Enhanced high-frequency electromagnetic properties of FeCoB–SiO2/SiO2 multilayered granular films

A series of FeCoB–SiO2/SiO2 multilayered granular films with various thickness were prepared by alternating co-sputtering FeCoB and SiO2 targets and single-sputtering SiO2 target. As-deposited films were annealed in a magnetic field at different temperature. The high-frequency magnetic and electrical transport properties were investigated. The films annealed above 250 °C show good soft magnetic properties and obvious uniaxial magnetic anisotropy. The resistivity (ρ), coercivity (Hce) decrease and complex permeability ( μ ˜ ), ferromagnetic resonance frequency (fr) increase with increasing annealing temperature and thickness.
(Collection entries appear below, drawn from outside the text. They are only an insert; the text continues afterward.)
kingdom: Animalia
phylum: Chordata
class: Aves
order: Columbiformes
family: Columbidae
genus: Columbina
The desirable high ρ (∼5.92 mΩ cm), considerable frequency linewidth (Δf∼4.02 GHz) and high μ ˜ (μ′=120 at low frequency, μ max ″ = 80 ) were obtained for the 252 nm films annealed at 250 °C. The amorphous or nanograin phase and strong exchange coupling effect are responsible for the good high-frequency magnetic performance. The electrical transport properties show the films with high ρ and large μ ˜ are near the conductive percolation threshold. Moreover, the Δf, damp coefficient (α) and Gilbert damping parameter (G) were discussed based on phenomenological Landau–Lifshitz–Gilbert equation.